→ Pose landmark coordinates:
● ● ● ● ●
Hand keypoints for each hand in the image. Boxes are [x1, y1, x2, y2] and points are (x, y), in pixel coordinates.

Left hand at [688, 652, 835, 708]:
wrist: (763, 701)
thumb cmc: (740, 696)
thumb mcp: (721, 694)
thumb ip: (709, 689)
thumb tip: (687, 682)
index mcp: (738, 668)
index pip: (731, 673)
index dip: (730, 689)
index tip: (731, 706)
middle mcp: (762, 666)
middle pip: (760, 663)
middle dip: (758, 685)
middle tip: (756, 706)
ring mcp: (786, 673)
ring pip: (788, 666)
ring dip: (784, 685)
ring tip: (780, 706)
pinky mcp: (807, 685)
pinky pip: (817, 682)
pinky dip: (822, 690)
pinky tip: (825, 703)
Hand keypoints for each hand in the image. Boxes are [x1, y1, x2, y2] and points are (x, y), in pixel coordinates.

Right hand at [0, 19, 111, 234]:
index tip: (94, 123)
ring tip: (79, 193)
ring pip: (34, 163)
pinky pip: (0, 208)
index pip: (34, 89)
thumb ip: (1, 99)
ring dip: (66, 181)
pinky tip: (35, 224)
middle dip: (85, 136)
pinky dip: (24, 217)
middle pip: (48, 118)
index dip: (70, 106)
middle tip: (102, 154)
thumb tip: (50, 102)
● ● ● ● ●
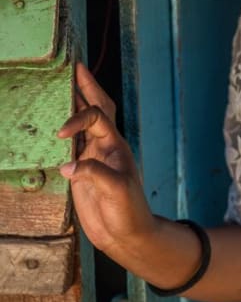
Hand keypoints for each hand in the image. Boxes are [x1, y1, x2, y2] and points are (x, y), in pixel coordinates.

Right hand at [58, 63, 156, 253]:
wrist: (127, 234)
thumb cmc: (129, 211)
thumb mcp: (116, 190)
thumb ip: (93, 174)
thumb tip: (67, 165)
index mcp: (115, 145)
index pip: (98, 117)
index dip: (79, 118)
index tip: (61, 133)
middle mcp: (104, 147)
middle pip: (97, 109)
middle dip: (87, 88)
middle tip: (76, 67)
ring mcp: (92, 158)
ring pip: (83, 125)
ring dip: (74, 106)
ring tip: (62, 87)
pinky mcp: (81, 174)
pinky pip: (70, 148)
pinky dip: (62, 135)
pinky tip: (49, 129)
● ● ● ● ●
→ YOUR INSTRUCTIONS: Scan the entries above for the line containing "pinky mcp: (807, 685)", and copy it and all lines after it exactly, down to and including the line containing "thumb tip: (50, 102)".

→ RESPONSE BELOW:
pinky mcp: (807, 685)
pinky pip: (817, 682)
pinky dip: (822, 690)
pinky tip: (825, 703)
Hand keypoints for each hand in the image. Boxes are [x1, y1, x2, y2] and points are (x, y), in pixel coordinates.

Right hand at [0, 19, 111, 234]:
index tip: (94, 123)
ring tip: (79, 193)
ring pip: (34, 163)
pinky pip: (0, 208)
index pip: (34, 89)
thumb ip: (1, 99)
ring dip: (66, 181)
pinky tip: (35, 224)
middle dip: (85, 136)
pinky dip: (24, 217)
middle pip: (48, 118)
index dip: (70, 106)
middle tip: (102, 154)
thumb tip: (50, 102)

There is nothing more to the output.